-- Collected material follows --

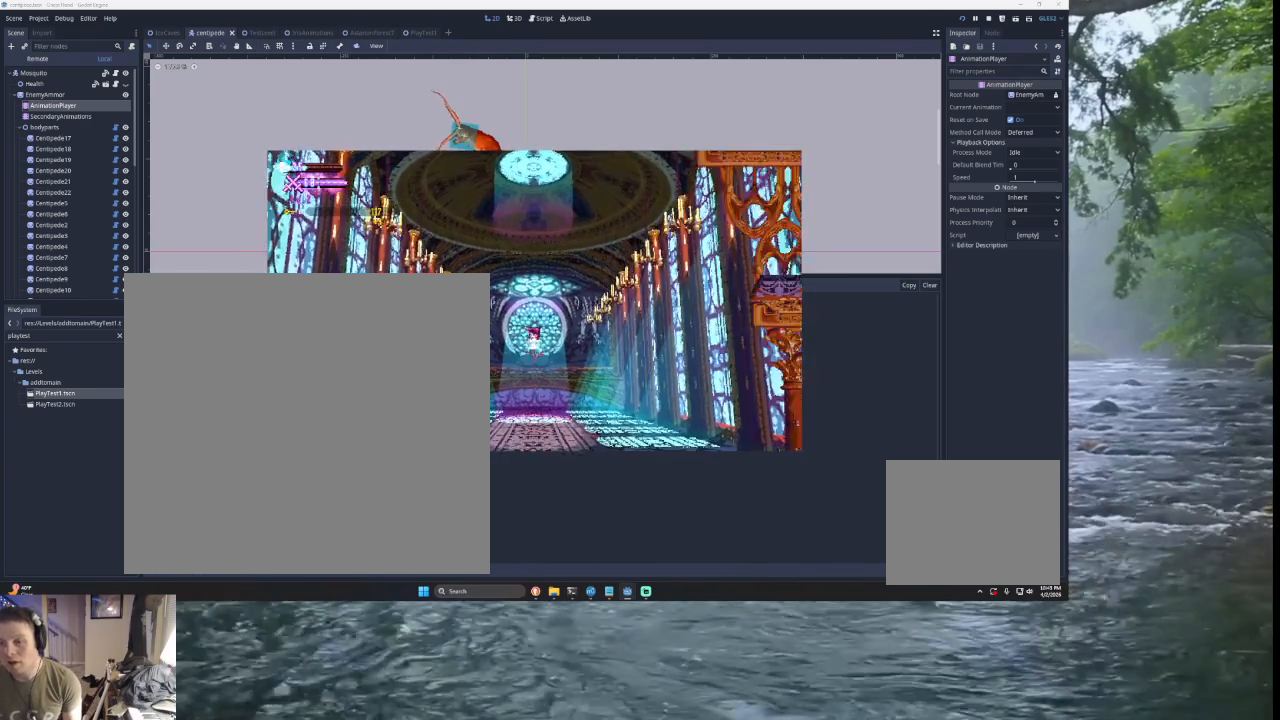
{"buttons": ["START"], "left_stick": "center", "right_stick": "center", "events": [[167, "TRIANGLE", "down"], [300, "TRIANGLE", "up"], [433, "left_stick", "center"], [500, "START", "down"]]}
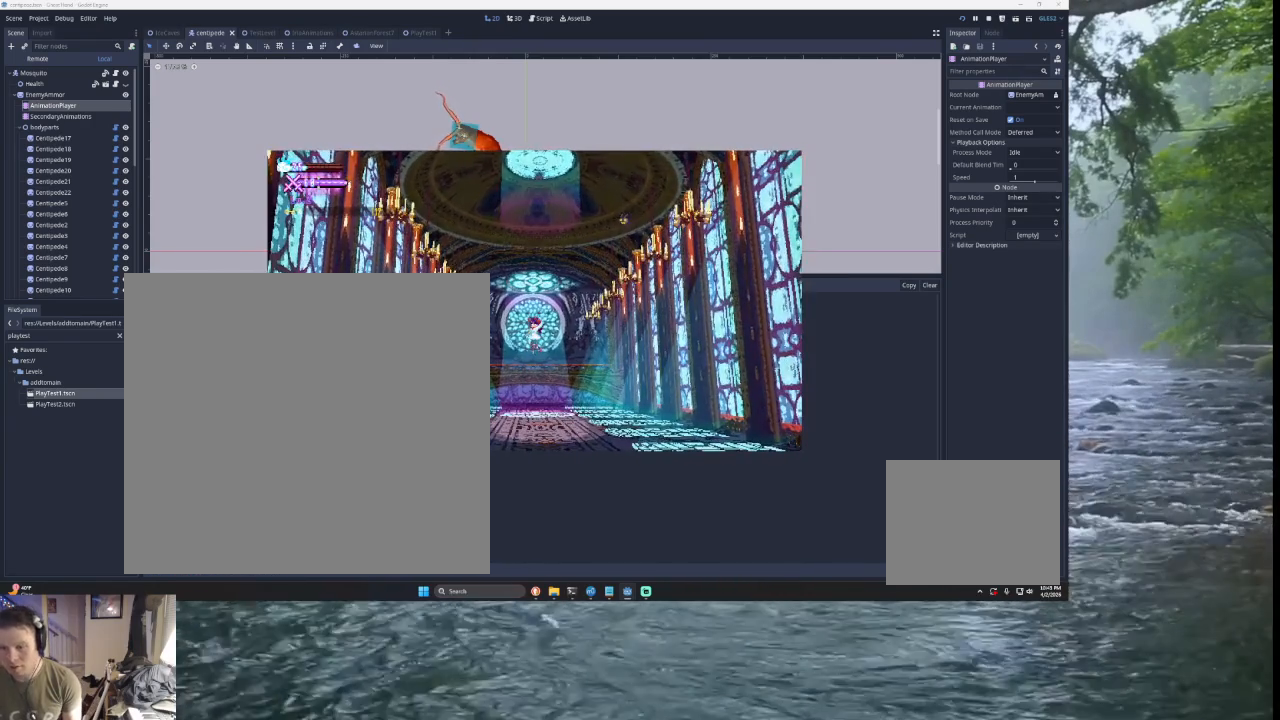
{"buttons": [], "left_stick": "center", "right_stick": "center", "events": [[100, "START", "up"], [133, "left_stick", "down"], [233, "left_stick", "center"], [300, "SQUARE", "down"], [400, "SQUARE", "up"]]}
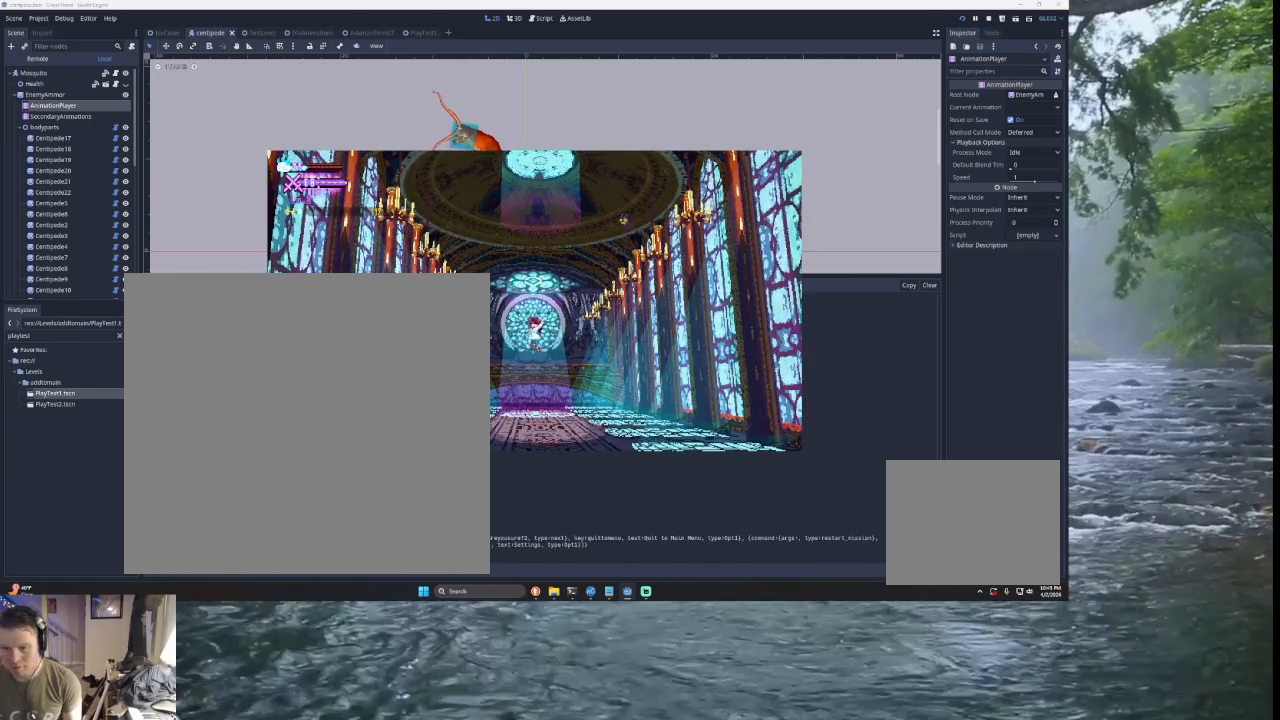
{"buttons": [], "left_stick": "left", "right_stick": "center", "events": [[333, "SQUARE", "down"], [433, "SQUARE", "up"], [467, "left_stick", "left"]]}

-- Collected material concluded --

# Problem to solve
Find and copy each line above that includes the string "START".

# Solution for this task
{"buttons": ["START"], "left_stick": "center", "right_stick": "center", "events": [[167, "TRIANGLE", "down"], [300, "TRIANGLE", "up"], [433, "left_stick", "center"], [500, "START", "down"]]}
{"buttons": [], "left_stick": "center", "right_stick": "center", "events": [[100, "START", "up"], [133, "left_stick", "down"], [233, "left_stick", "center"], [300, "SQUARE", "down"], [400, "SQUARE", "up"]]}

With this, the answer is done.